The problem in this chapter will challenge you to find, for each cell of a given matrix, the largest value in any cell sitting at a Manahtann distance below a certain threshold. Figure 1: Taxicab distance from times square to the Trump’s tower. Notice that the black straight-line is depicting the Euclidean distance, and that the latter is shorter than the actual taxicab distance between the two points.

## Problem statement

[example:max_manhattan:exercice1] Write a function that given

a matrix $$I$$ of $$n$$ rows and $$m$$ columns and

an integer $$K > 0$$

returns a new matrix $$M$$ of size $$n \times m$$ where $$M[i][j]$$ contains the maximum value among the elements in the Manhattan neighborhood of size $$K$$ for the cell $$(i,j)$$. The Manhattan neighborhood of size $$K$$ for a cell $$(i,j)$$ is composed of all cell $$(p,q)$$ such that: $N(i,j, K) = \{(p,q) | |i-p|+|j-q| \leq K\} \label{eq:max_manhattan:neighbood_equation}$

[example:max_manhattan:example1]
Given: $$I= \begin{bmatrix} 1 & 2 & 3 \\ 4 & 5 & 6 \\ 7 & 8 & 9 \end{bmatrix}$$ and $$K=1$$ the function return $$I= \begin{bmatrix} 4 & 5 & 6 \\ 7 & 8 & 9 \\ 8 & 9 & 9 \end{bmatrix}$$

[example:max_manhattan:example2]
Given: $$I= \begin{bmatrix} 1 & 2 & 3 \\ 4 & 5 & 6 \\ 7 & 8 & 9 \end{bmatrix}$$ and $$K=2$$ the function return $$I= \begin{bmatrix} 7 & 8 & 9 \\ 8 & 9 & 9 \\ 9 & 9 & 9 \end{bmatrix}$$

## Discussion

### Brute-force

This problem can be tackled by using a brute-force approach that blindly calculates the answer for each cell as per the problem statement. All that is needed to find the answer for the cell $$(i,j)$$ is to calculate the maximum among the cells that are at a Manhattan distance of at most $$K$$ from it (the cells that are part of the Manhattan neighborhood of size $$K$$). Therefore, the problem boils down to figuring out the neighborhood for a given cell. Figure 43.2 shows an example of such a neighborhood where the numbers inside the cells represent the distance from the cell $$(i,j)$$ at the center. Figure 2: Cells in the Manhattan neighborhood of size $$3$$. The numbers in each cell represent the Manhattan distance from the central cell.

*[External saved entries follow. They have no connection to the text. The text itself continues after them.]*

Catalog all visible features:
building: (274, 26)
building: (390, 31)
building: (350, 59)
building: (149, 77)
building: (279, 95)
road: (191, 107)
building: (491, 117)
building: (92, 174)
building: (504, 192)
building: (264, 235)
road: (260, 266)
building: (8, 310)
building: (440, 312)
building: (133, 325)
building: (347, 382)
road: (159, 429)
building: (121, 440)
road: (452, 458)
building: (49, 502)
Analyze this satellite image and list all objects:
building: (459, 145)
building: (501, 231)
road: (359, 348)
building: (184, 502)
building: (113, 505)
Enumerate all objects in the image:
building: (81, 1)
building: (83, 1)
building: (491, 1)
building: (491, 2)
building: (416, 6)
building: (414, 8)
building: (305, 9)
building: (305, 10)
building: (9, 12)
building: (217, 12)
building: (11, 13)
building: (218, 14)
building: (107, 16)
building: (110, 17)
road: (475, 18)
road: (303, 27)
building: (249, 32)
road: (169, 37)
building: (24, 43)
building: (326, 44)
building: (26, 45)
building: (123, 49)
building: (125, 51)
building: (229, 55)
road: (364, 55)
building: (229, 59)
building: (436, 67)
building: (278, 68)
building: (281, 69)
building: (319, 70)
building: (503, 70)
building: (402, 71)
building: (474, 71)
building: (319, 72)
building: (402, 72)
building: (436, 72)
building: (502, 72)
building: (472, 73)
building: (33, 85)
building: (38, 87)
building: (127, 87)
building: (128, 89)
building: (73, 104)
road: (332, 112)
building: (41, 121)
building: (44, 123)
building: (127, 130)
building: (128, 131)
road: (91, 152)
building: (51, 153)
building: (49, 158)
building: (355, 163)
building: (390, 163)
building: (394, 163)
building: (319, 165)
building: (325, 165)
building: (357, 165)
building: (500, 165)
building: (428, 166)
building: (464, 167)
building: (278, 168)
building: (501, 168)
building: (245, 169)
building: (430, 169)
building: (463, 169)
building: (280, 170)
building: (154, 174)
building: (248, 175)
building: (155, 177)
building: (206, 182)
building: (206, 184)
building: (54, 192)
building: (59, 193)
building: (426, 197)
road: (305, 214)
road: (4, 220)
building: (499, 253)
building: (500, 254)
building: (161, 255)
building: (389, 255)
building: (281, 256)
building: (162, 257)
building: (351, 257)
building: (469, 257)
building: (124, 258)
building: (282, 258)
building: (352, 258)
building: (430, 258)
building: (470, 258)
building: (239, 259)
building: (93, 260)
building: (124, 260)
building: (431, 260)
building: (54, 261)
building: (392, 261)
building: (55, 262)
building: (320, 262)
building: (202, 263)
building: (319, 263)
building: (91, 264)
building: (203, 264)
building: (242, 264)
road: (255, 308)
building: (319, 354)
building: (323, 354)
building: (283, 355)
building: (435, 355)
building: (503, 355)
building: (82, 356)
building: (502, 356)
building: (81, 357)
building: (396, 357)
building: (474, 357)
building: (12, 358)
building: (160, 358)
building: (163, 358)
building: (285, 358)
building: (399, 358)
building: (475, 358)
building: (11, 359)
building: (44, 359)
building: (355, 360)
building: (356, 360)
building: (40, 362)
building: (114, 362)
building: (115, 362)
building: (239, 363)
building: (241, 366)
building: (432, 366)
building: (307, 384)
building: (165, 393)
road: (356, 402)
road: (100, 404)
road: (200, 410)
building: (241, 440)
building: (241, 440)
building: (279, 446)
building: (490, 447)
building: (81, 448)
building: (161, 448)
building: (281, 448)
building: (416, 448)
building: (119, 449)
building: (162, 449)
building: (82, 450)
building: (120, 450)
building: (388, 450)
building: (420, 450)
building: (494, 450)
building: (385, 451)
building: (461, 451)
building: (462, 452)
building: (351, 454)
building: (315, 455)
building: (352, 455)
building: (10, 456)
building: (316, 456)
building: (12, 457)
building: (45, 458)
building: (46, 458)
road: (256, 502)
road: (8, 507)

Given a cell $$(i,j)$$, figuring out exactly which cells are part of the neighborhood and which are not is not particularly difficult. Instead of coming up with a way of generating such a list of cells, it is easier to loop over all the cells within a square of size $$2K$$ having cell $$(i,j)$$ at its center, and to ignore the ones that do not satisfy Equation [eq:max_manhattan:neighbood_equation]. Because both

the number of cells in the neighborhood and

the number of cell in such square

is quadratic in $$K$$, then, asymptotically speaking, the additional work required by visiting cells that are inside the area of cells we are looping on but not part of the neighborhood does not really make any difference. Listing [list:max_manhattan:bruteforce] shows an implementation of this idea. This approach is clearly correct and has a time complexity of $$O(nmK^2)$$ as for each of the $$nm$$ cells of the matrix we do exactly $$K^2$$ work. The space complexity is $$O(1)$$ as no additional space is used other than the second matrix we must return.

Listing 1: Brute Force solution to the problem of finding the max cell within the manhattan neighborhood of size $K$.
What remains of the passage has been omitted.